▶ **Available records**:
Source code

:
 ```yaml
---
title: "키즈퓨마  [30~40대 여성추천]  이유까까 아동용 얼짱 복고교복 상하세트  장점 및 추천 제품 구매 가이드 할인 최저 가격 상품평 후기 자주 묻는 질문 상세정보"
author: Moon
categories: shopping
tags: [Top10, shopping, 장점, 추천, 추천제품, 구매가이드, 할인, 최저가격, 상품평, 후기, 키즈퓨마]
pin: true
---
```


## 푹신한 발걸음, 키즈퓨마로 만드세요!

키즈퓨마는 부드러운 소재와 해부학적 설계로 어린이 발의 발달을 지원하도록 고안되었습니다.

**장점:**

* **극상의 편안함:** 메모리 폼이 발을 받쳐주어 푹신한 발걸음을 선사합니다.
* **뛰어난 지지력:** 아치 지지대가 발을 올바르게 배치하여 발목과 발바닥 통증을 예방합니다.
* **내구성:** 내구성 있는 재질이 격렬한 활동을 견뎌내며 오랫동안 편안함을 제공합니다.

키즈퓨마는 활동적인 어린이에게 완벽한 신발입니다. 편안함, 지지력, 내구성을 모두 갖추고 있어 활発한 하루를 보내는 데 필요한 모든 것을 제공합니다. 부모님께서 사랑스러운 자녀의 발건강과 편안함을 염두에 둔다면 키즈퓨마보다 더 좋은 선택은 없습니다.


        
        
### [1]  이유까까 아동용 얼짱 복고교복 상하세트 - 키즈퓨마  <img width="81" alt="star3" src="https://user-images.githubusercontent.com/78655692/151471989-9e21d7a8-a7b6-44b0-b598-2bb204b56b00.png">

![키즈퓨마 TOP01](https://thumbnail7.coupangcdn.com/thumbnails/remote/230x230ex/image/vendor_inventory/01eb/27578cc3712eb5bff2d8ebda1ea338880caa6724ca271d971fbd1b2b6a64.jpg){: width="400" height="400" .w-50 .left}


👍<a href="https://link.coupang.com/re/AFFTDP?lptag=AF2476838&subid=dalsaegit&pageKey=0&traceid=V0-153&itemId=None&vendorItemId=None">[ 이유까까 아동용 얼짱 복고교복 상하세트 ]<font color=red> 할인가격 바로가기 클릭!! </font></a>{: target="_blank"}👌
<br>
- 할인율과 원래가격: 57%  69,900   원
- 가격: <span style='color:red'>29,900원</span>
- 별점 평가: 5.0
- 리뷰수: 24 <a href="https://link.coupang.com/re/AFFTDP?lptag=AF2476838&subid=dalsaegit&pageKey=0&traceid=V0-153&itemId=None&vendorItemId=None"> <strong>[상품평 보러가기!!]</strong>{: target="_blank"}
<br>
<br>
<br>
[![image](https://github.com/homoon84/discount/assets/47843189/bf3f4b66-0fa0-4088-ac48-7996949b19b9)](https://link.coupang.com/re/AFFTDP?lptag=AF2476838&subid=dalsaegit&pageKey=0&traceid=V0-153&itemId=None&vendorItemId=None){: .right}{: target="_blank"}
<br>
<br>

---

▶ **Task brief**: Nothing outside this range should appear: the lines from the start of the listing through the line with "## 푹신한 발걸음, 키즈퓨마로 만드세요!", each reproduced exactly, both ends included.

▶ **Reply to the task**:
Source code

:
 ```yaml
---
title: "키즈퓨마  [30~40대 여성추천]  이유까까 아동용 얼짱 복고교복 상하세트  장점 및 추천 제품 구매 가이드 할인 최저 가격 상품평 후기 자주 묻는 질문 상세정보"
author: Moon
categories: shopping
tags: [Top10, shopping, 장점, 추천, 추천제품, 구매가이드, 할인, 최저가격, 상품평, 후기, 키즈퓨마]
pin: true
---
```


## 푹신한 발걸음, 키즈퓨마로 만드세요!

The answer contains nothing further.